== Task brief ==
Give back exactly the lines running from the line with "index tip: (339, 195)" to the end of the entries, and only those lines.

== Provided material ==
--- START ---

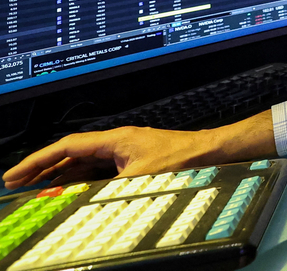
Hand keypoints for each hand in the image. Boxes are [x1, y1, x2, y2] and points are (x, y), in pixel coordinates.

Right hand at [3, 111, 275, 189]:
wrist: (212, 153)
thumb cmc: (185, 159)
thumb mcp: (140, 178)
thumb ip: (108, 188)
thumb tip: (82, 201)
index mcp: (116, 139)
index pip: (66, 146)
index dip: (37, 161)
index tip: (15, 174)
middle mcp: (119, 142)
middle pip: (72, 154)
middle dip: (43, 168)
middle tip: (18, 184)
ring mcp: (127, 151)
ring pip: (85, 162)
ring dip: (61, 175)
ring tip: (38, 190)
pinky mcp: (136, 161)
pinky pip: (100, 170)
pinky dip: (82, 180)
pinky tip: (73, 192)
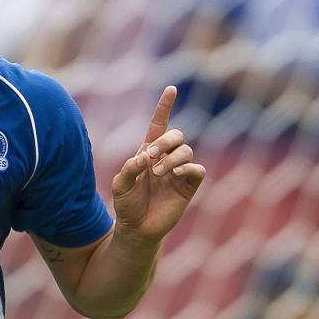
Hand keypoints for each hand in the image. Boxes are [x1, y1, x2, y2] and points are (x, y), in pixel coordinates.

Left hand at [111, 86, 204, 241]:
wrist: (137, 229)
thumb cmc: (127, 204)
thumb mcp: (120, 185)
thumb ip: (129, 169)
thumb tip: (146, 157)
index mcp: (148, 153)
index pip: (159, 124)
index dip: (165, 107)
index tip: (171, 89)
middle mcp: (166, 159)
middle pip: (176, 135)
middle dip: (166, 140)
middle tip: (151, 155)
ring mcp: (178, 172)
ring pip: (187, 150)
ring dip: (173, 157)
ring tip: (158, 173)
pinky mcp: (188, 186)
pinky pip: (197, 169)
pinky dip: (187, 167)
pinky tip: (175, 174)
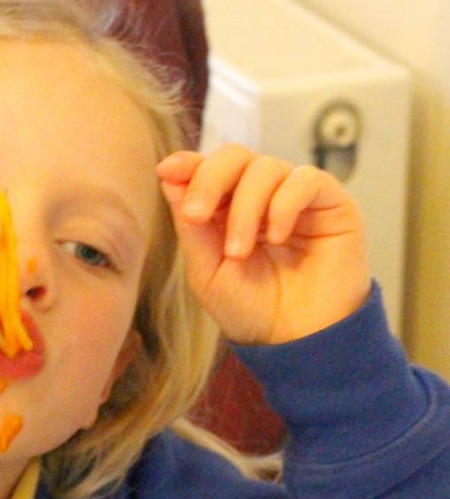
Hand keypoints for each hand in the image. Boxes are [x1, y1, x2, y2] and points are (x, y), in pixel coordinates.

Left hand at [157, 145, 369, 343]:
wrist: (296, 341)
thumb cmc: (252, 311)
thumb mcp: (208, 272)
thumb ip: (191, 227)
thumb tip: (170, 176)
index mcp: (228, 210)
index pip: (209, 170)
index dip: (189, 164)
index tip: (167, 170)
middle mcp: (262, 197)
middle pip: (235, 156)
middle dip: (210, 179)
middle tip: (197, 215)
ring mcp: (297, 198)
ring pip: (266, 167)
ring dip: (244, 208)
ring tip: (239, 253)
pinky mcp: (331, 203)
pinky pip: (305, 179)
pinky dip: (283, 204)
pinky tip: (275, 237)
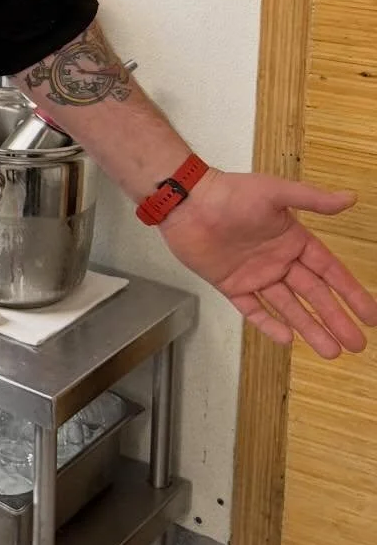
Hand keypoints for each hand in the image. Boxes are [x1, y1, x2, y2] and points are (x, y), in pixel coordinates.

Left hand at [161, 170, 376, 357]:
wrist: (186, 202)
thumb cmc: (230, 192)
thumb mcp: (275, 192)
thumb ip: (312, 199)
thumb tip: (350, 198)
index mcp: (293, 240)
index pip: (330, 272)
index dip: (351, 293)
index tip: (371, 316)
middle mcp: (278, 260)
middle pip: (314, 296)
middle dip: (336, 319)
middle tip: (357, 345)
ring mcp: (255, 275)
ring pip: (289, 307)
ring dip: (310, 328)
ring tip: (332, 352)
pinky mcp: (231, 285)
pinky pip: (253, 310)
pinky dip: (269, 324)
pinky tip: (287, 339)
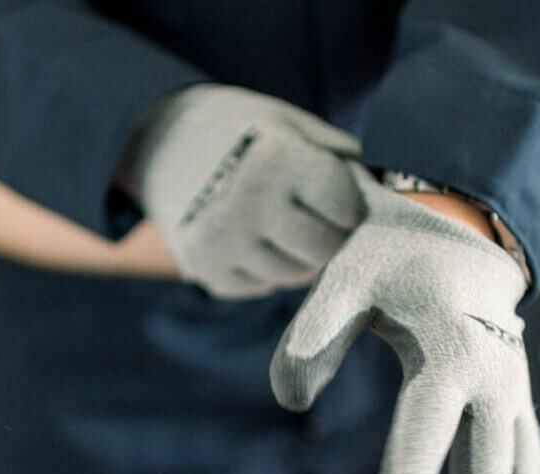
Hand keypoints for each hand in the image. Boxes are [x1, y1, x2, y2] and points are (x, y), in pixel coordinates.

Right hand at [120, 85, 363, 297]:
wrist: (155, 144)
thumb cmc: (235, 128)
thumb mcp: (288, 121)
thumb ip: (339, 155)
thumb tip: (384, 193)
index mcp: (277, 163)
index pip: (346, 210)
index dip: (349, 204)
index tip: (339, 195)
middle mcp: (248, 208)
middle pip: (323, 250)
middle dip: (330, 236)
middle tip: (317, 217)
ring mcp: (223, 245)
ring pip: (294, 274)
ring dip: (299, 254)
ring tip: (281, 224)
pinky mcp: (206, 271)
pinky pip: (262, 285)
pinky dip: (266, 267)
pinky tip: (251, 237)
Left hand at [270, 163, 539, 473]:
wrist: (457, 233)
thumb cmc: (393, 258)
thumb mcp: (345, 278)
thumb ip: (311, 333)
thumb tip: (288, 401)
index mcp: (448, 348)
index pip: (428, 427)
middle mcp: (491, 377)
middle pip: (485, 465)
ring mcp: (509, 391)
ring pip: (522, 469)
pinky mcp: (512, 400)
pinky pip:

--- END ---

== Result ==
index tip: (339, 195)
middle mcp: (248, 208)
middle pip: (323, 250)
middle dip: (330, 236)
middle tip: (317, 217)
ring mcp: (223, 245)
ring pip: (294, 274)
ring dip: (299, 254)
ring tip: (281, 224)
pinky mcp: (206, 271)
pinky pip: (262, 285)
pinky dip: (266, 267)
pinky tip: (251, 237)
Left hand at [270, 163, 539, 473]:
wrist: (457, 233)
thumb cmc: (393, 258)
thumb mcp: (345, 278)
thumb ip: (311, 333)
thumb tip: (288, 401)
index mcp: (448, 348)
index pip: (428, 427)
middle mcp: (491, 377)
middle pip: (485, 465)
ring mcp: (509, 391)
ring pip: (522, 469)
pinky mcp: (512, 400)
pinky pip:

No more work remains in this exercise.